■ Work to complete: Report how many lines in the listing below contain the string "Leroy", treating uppercase and lowercase as different. Give the number alone.

(Materials provided Opens)

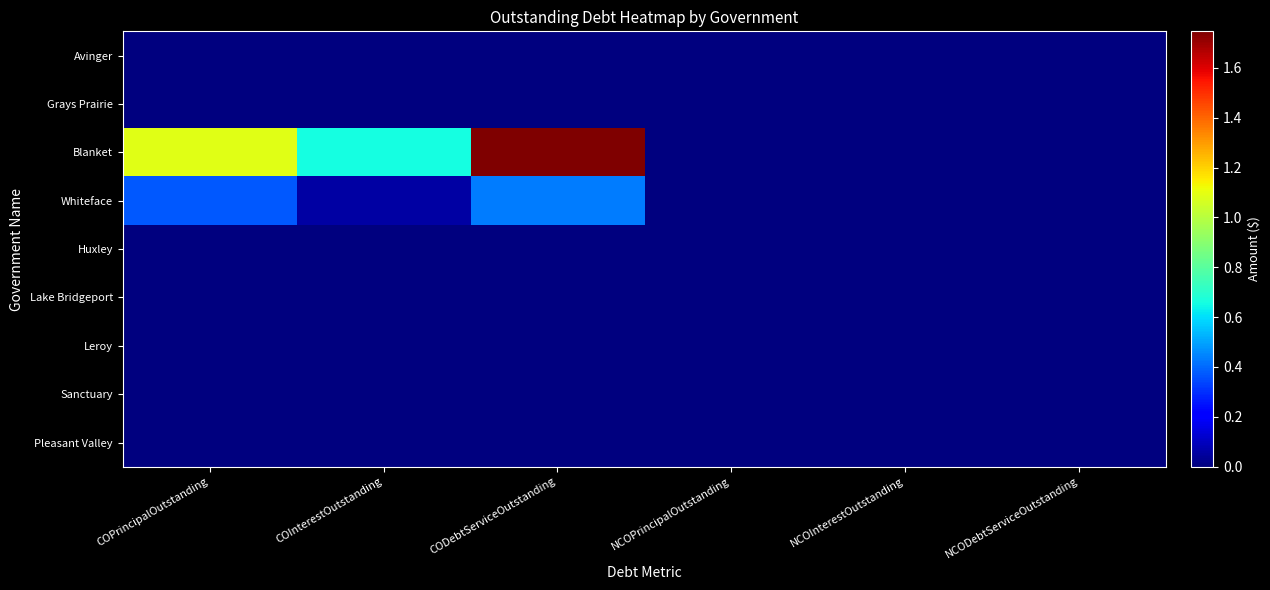

Reading left to right, transcribe all the data shown in this chart.

Avinger: COPrincipalOutstanding=0.0	COInterestOutstanding=0.0	CODebtServiceOutstanding=0.0	NCOPrincipalOutstanding=0.0	NCOInterestOutstanding=0.0	NCODebtServiceOutstanding=0.0
Grays Prairie: COPrincipalOutstanding=0.0	COInterestOutstanding=0.0	CODebtServiceOutstanding=0.0	NCOPrincipalOutstanding=0.0	NCOInterestOutstanding=0.0	NCODebtServiceOutstanding=0.0
Blanket: COPrincipalOutstanding=1087000.0	COInterestOutstanding=659303.8	CODebtServiceOutstanding=1746303.8	NCOPrincipalOutstanding=0.0	NCOInterestOutstanding=0.0	NCODebtServiceOutstanding=0.0
Whiteface: COPrincipalOutstanding=370000.0	COInterestOutstanding=60591.0	CODebtServiceOutstanding=430591.0	NCOPrincipalOutstanding=0.0	NCOInterestOutstanding=0.0	NCODebtServiceOutstanding=0.0
Huxley: COPrincipalOutstanding=0.0	COInterestOutstanding=0.0	CODebtServiceOutstanding=0.0	NCOPrincipalOutstanding=0.0	NCOInterestOutstanding=0.0	NCODebtServiceOutstanding=0.0
Lake Bridgeport: COPrincipalOutstanding=0.0	COInterestOutstanding=0.0	CODebtServiceOutstanding=0.0	NCOPrincipalOutstanding=0.0	NCOInterestOutstanding=0.0	NCODebtServiceOutstanding=0.0
Leroy: COPrincipalOutstanding=0.0	COInterestOutstanding=0.0	CODebtServiceOutstanding=0.0	NCOPrincipalOutstanding=0.0	NCOInterestOutstanding=0.0	NCODebtServiceOutstanding=0.0
Sanctuary: COPrincipalOutstanding=0.0	COInterestOutstanding=0.0	CODebtServiceOutstanding=0.0	NCOPrincipalOutstanding=0.0	NCOInterestOutstanding=0.0	NCODebtServiceOutstanding=0.0
Pleasant Valley: COPrincipalOutstanding=0.0	COInterestOutstanding=0.0	CODebtServiceOutstanding=0.0	NCOPrincipalOutstanding=0.0	NCOInterestOutstanding=0.0	NCODebtServiceOutstanding=0.0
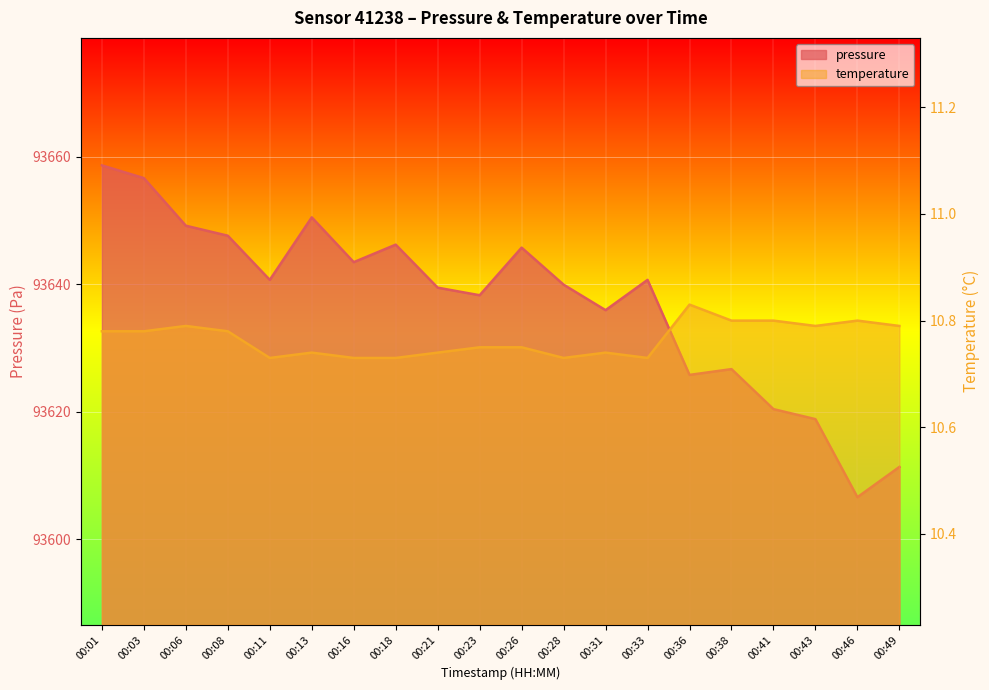

What is the greatest value displayed?

93658.6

(Materials provided Closes)

■ Final answer: 1